** START Document extract **

Like an artist needs a paintbrush and a barber needs their clippers, it’s essential for a rapper to have his or her microphone. However, it goes much deeper than that when considering what microphone you need for what application, and it can all be a little overwhelming when you’re first starting out. Sure, you could always grab a cheap microphone to get you started, but you’ll eventually want something reliable that produces a high quality sound.
You’ll also want to consider what you’ll be using the microphone for. For example, are you looking for a microphone to record crisp vocals, or a performance mic that sounds good when you hit the stage? Likely, you’ll be looking for both of these eventually. When searching for a microphone for recording, you will have to make sure you have the equipment needed to install it. When looking to perform, you’ll want something mobile that’s easy to set up and use.

** END Document extract **

- _Tasks to carry out_
1) Answer these questions from the passage about choosing a microphone:
(a) What tool does the passage say a barber needs?
(b) When searching for a microphone for recording, what must you make sure you have?
(c) When looking to perform, what kind of microphone will you want?
2) Repeat word for word the part of the passage about choosing a microphone that opens with the words containing "You’ll also want" and closes with "up and use.".

** START Stored rows **

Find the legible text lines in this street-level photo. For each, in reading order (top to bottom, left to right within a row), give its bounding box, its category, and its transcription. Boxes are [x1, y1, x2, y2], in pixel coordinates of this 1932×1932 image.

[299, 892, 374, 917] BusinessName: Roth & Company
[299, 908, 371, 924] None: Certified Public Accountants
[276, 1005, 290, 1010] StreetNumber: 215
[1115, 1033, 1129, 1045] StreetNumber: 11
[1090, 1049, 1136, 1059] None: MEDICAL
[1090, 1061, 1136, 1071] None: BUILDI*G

** END Stored rows **

- _The results_
1)
(a) Their clippers.
(b) The equipment needed to install it.
(c) Something mobile that's easy to set up and use.

2)
You’ll also want to consider what you’ll be using the microphone for. For example, are you looking for a microphone to record crisp vocals, or a performance mic that sounds good when you hit the stage? Likely, you’ll be looking for both of these eventually. When searching for a microphone for recording, you will have to make sure you have the equipment needed to install it. When looking to perform, you’ll want something mobile that’s easy to set up and use.